In 1993, in a National Bestseller, Peter Drucker, a prodigious analyst, recorded and reiterated what he considered to be a self-evident observation about salvation:

"The bankruptcy--moral, political, economic--of Marxism and the collapse of the Communist regimes were not 'The End of History' (as a widely publicized 1989 article entitled The End of History proclaimed).....But the events of 1989 and 1990 were more than just the end of an era; they signified the end of one kind of history.  The collapse of Marxism and of Communism brought to a close two hundred and fifty years that were dominated by a secular religion--I have called it the belief in salvation by society.....Communism collapsed as an economic system.  Instead of creating wealth, it created misery.  Instead of creating economic equality, it created a nomenklatura of functionaries enjoying unprecedented economic privileges.  But as a creed, Marxism collapsed because it did not succeed in creating the 'New Man.'  Instead, it brought out and strengthened all the worst in the 'Old Adam': corruption, greed, and lust for power; envy and mutual distrust; petty tyranny and secretiveness; lying, stealing, denunciation, and, above all, cynicism.....But surely the collapse of Marxism as a creed signifies the end of the belief in salvation by society".

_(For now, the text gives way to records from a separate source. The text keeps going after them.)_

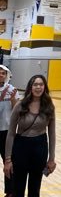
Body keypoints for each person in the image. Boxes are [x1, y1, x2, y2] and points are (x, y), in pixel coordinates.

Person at [4, 75, 56, 197]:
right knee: (18, 188)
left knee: (35, 188)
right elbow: (11, 133)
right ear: (30, 87)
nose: (38, 87)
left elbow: (52, 134)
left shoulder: (49, 107)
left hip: (40, 147)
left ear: (45, 87)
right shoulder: (20, 105)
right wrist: (7, 160)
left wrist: (51, 159)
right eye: (35, 84)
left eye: (41, 84)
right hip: (21, 147)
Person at [0, 65, 19, 197]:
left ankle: (10, 192)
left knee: (8, 162)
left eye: (3, 73)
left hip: (6, 132)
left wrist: (12, 99)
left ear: (6, 75)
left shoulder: (12, 90)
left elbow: (17, 110)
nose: (1, 75)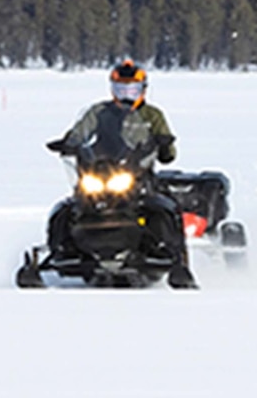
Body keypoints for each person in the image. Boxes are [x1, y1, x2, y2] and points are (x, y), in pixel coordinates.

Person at [53, 59, 228, 268]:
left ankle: (174, 255)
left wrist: (163, 144)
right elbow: (80, 133)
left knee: (161, 209)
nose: (126, 95)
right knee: (68, 209)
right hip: (101, 172)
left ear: (142, 90)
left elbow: (168, 153)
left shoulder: (152, 115)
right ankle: (60, 250)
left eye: (132, 89)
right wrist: (69, 144)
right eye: (121, 89)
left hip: (136, 174)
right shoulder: (99, 113)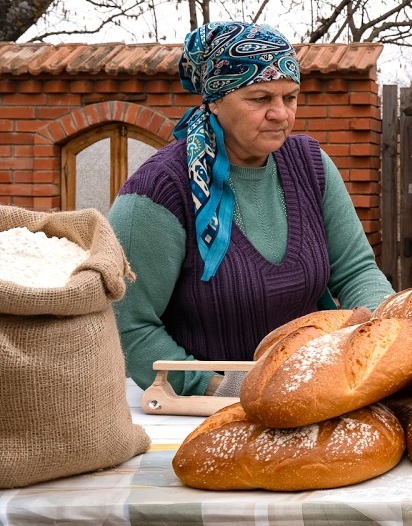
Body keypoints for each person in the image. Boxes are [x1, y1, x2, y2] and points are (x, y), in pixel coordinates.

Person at [109, 21, 393, 397]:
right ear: (215, 99)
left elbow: (357, 271)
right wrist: (229, 389)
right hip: (201, 411)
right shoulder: (159, 193)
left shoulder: (310, 166)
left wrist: (384, 339)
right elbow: (128, 328)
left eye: (289, 98)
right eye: (260, 99)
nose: (280, 114)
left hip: (314, 392)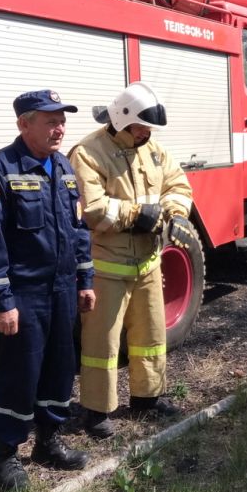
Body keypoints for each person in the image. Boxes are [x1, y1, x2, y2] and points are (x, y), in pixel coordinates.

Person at [0, 89, 96, 492]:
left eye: (62, 120)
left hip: (62, 290)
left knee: (61, 366)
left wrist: (85, 281)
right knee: (20, 373)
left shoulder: (62, 167)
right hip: (24, 294)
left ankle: (48, 441)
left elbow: (78, 231)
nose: (59, 128)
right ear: (24, 123)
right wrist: (1, 302)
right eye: (49, 120)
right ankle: (5, 455)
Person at [69, 81, 195, 438]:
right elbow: (92, 210)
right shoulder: (89, 152)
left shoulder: (151, 149)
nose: (147, 132)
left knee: (151, 335)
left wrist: (174, 213)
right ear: (122, 119)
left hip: (148, 262)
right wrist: (139, 215)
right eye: (142, 126)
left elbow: (178, 186)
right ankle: (96, 411)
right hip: (107, 266)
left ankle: (147, 398)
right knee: (102, 344)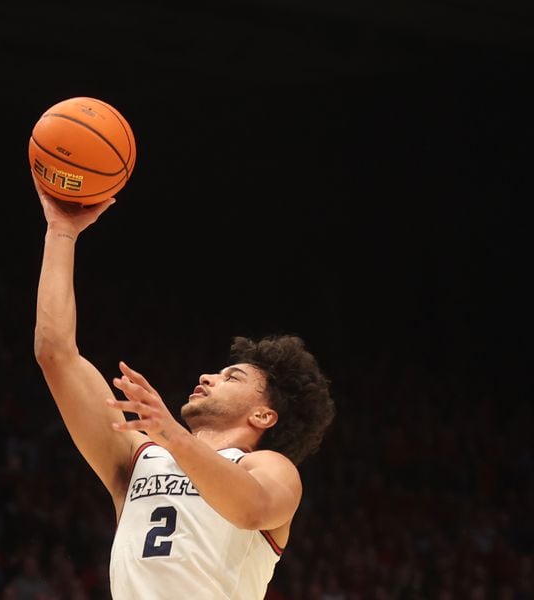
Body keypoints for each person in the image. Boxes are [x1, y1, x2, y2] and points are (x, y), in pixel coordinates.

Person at [31, 176, 337, 599]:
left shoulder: (268, 468)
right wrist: (61, 231)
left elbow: (251, 510)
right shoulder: (136, 457)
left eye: (232, 377)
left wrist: (171, 434)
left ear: (263, 415)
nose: (207, 377)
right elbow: (56, 354)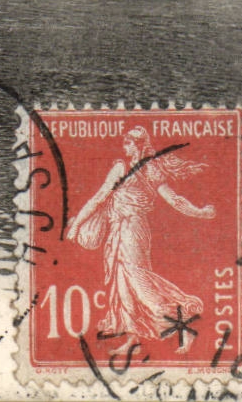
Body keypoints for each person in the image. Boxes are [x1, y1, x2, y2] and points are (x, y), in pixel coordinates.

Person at [66, 127, 215, 347]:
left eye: (128, 143)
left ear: (138, 145)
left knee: (139, 283)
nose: (124, 147)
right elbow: (175, 200)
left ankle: (186, 326)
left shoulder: (127, 168)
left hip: (131, 231)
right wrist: (199, 212)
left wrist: (76, 224)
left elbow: (100, 198)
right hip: (122, 230)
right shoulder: (150, 169)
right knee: (123, 284)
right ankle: (133, 339)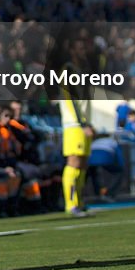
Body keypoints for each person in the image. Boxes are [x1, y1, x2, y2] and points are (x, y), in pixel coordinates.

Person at [59, 77, 94, 217]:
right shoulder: (69, 70)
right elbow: (71, 100)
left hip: (81, 124)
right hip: (74, 125)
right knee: (74, 161)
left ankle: (79, 202)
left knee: (83, 163)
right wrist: (82, 123)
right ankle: (71, 204)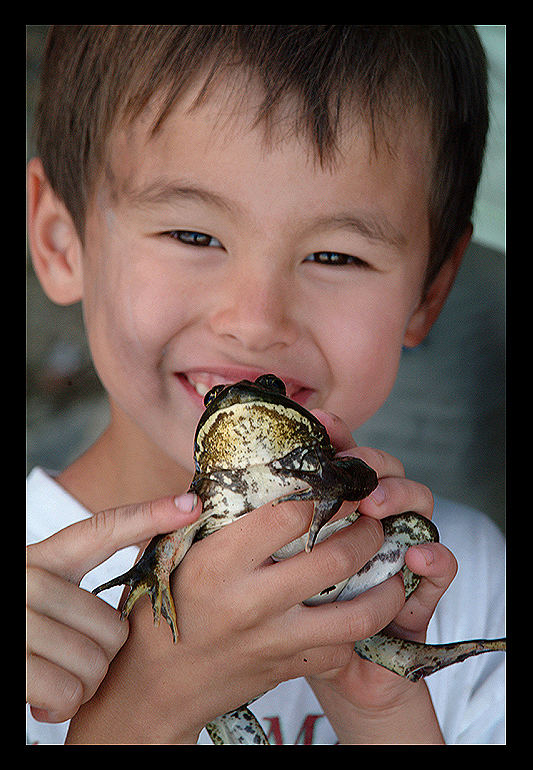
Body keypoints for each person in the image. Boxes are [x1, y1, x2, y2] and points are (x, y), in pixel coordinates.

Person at [26, 25, 505, 744]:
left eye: (336, 255)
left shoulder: (453, 573)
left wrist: (382, 711)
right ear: (63, 242)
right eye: (193, 236)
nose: (255, 324)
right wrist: (141, 708)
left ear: (429, 293)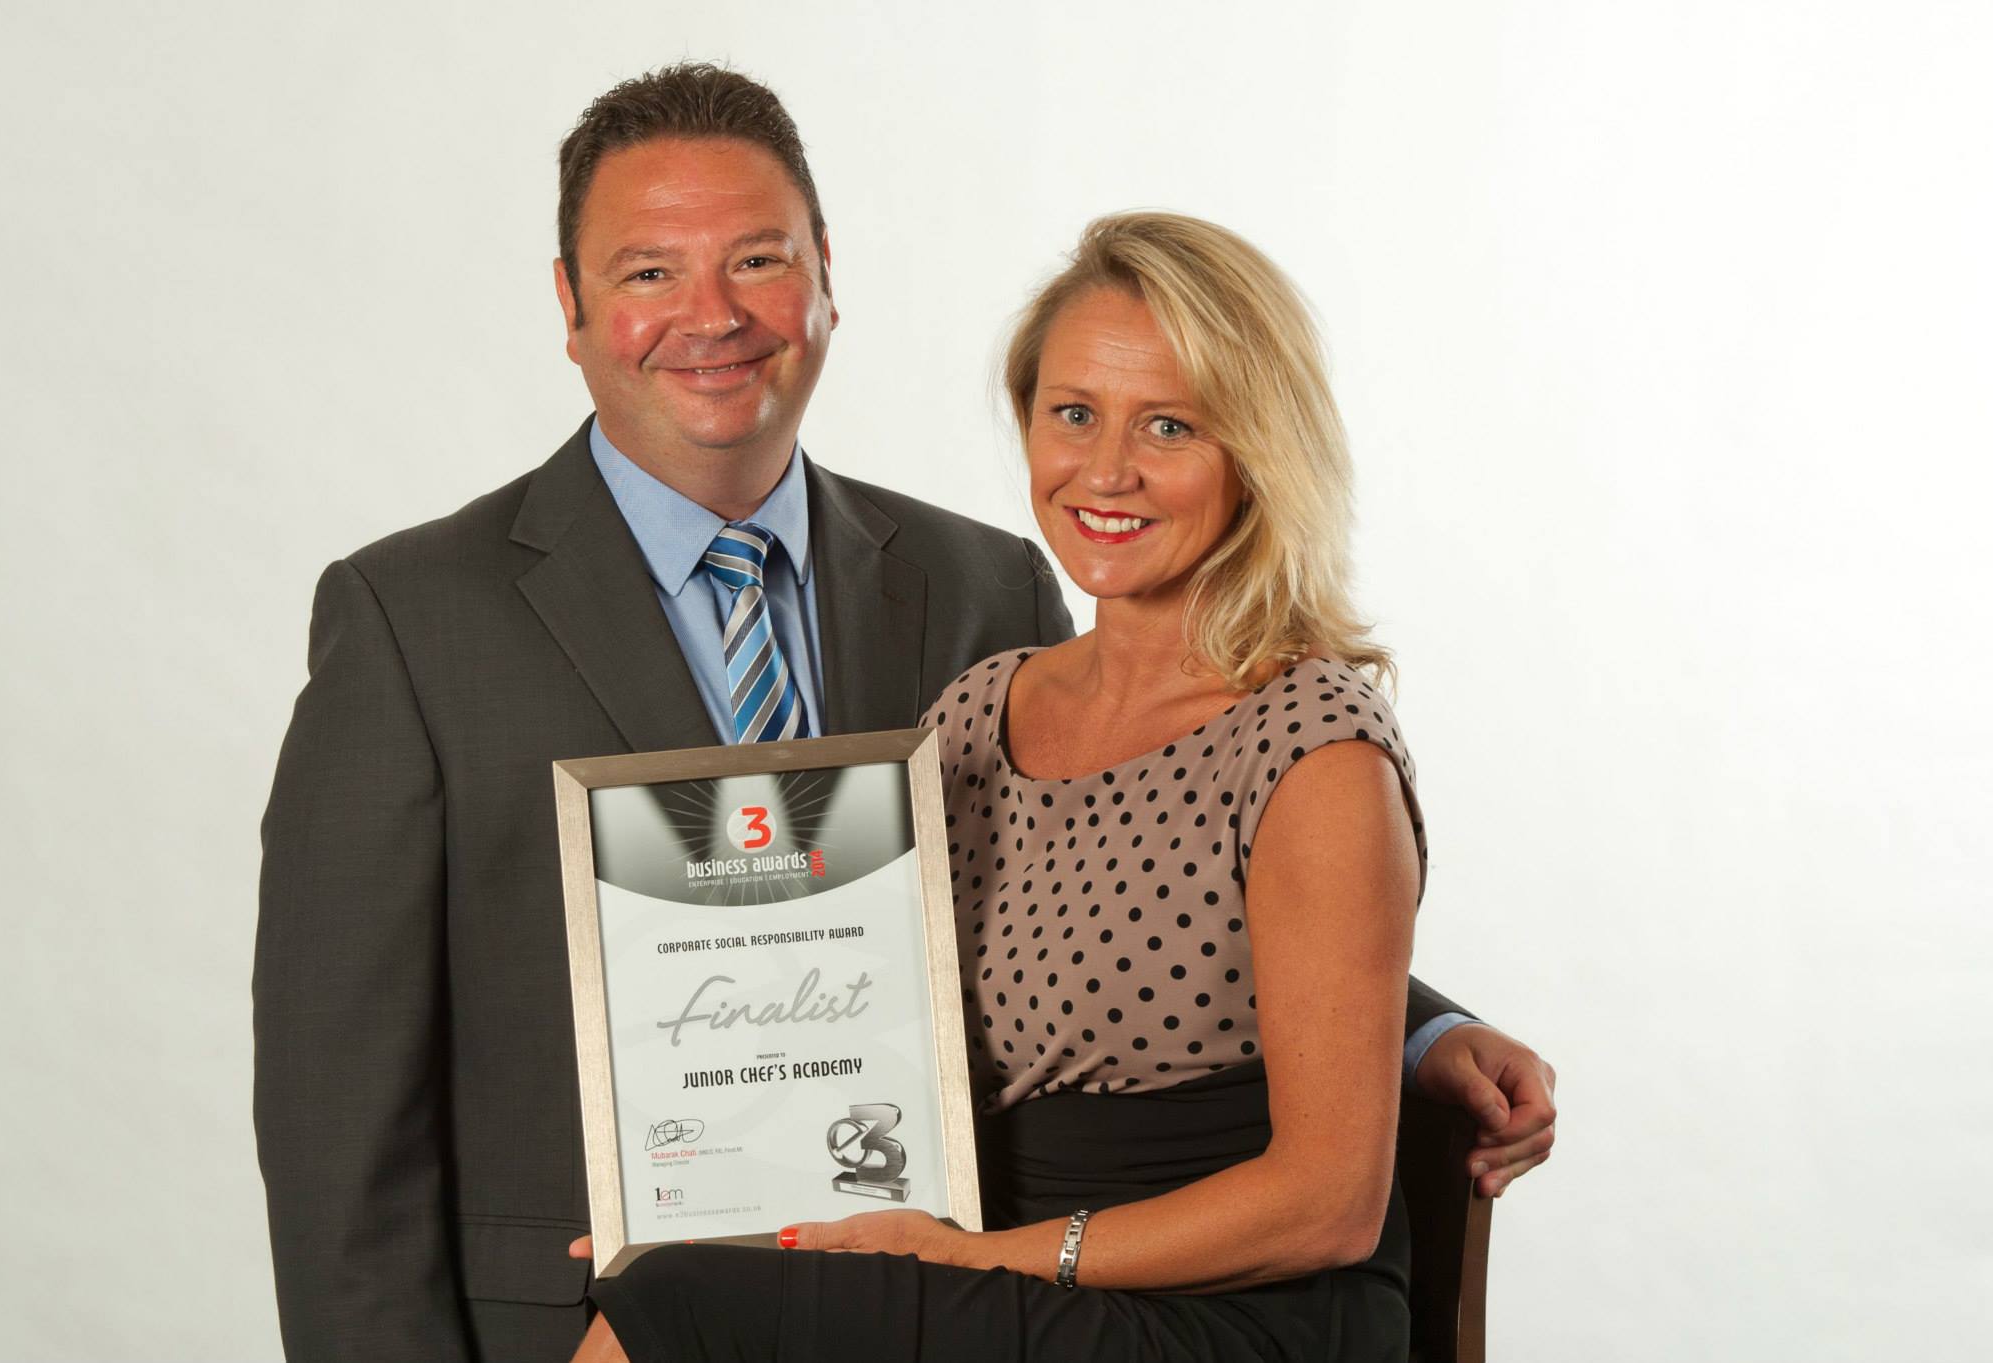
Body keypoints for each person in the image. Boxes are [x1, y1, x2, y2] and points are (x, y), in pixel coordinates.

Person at [255, 65, 1555, 1363]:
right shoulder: (410, 621)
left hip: (938, 1297)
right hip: (581, 1320)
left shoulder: (980, 586)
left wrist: (1419, 1032)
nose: (711, 315)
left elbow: (1132, 867)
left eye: (757, 261)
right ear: (571, 304)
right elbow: (334, 1099)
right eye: (651, 270)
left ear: (825, 275)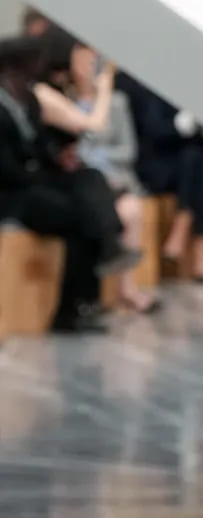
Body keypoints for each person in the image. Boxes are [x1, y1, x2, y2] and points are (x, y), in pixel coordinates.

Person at [0, 36, 135, 332]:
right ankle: (75, 306)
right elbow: (8, 167)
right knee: (81, 218)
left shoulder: (29, 101)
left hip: (36, 180)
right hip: (13, 194)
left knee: (90, 177)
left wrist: (57, 159)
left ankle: (107, 250)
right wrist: (40, 171)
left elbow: (39, 145)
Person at [37, 30, 159, 313]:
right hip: (80, 181)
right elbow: (91, 125)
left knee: (124, 208)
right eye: (82, 59)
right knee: (92, 208)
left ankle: (119, 286)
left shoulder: (116, 102)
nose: (88, 65)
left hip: (108, 179)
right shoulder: (55, 96)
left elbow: (124, 147)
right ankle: (93, 289)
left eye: (92, 60)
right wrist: (103, 91)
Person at [117, 71, 203, 283]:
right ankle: (202, 252)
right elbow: (149, 131)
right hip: (155, 165)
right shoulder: (135, 79)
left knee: (197, 160)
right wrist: (177, 127)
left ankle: (183, 222)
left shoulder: (191, 82)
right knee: (201, 165)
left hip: (189, 166)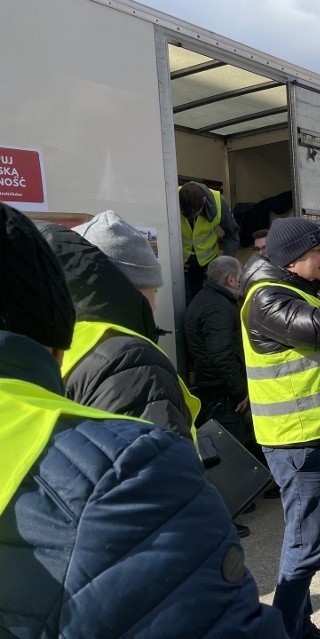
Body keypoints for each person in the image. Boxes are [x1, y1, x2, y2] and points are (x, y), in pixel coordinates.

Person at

If the belief in salvation by society was so evidently bankrupt in 1990 to an observer as astute and as mainstream as Peter Drucker, why do some still look to government as if it was the last best hope for salvation?  How is this stinking siren, salvation by society, still sounding?  Who exhumed her?  And who is huffing on the cold, dry box that was her voice--to again hear and sound her sorry song?  Who would follow these pied huffers?  Are they deluded by the falsity of her defunct ideals--ideals that ultimately realized an equality of misery only?  Perhaps they prefer to spare themselves and others happiness--to be saved from happiness?  Or, in her song, do they hear the promise of self-aggrandizement by force--of personal salvation in spite of and at the expense of others?